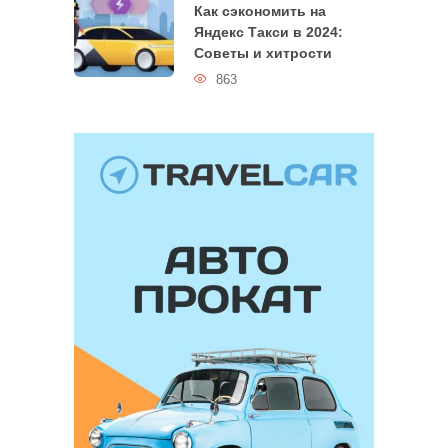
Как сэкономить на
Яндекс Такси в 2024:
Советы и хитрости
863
####
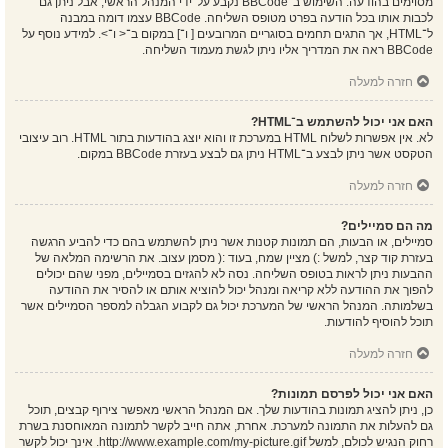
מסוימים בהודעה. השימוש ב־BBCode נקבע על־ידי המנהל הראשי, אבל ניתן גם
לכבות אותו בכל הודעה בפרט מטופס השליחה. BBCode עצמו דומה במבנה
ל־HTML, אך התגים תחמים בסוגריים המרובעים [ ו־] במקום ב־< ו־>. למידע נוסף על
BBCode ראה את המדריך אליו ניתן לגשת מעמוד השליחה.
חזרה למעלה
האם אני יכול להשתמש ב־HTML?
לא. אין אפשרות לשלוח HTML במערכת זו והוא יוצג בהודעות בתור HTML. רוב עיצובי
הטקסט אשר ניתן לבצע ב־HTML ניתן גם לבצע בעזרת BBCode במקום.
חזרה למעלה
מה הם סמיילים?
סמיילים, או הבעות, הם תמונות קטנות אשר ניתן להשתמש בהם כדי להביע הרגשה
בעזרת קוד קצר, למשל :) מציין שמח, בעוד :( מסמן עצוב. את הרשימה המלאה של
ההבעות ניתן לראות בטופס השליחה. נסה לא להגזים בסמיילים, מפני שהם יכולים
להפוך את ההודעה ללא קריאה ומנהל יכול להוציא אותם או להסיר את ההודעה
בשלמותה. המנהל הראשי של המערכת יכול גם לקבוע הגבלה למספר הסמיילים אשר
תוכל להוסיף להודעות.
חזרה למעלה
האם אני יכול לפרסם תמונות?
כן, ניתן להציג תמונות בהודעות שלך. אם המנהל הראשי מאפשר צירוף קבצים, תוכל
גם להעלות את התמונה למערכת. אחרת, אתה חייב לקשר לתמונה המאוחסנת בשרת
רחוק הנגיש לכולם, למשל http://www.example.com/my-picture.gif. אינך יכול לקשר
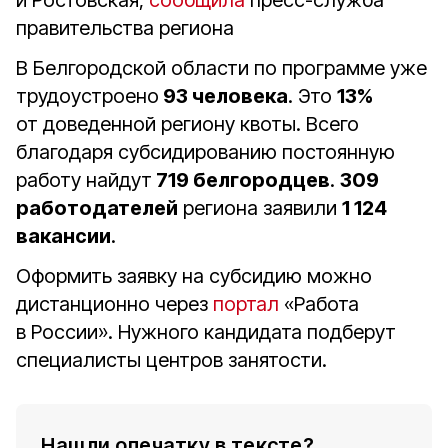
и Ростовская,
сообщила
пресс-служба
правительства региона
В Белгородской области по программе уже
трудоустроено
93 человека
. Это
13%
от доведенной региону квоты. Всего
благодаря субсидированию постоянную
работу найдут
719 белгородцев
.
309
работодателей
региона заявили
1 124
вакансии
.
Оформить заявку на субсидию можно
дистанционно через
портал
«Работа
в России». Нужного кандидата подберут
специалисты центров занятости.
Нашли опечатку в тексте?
####
**Work order**
Output the lines above exactly, but only those between the line holding "Нужного кандидата подберут" and the line holding "Нашли опечатку в тексте?", inclusive.

**Solution to this problem**
в России». Нужного кандидата подберут
специалисты центров занятости.
Нашли опечатку в тексте?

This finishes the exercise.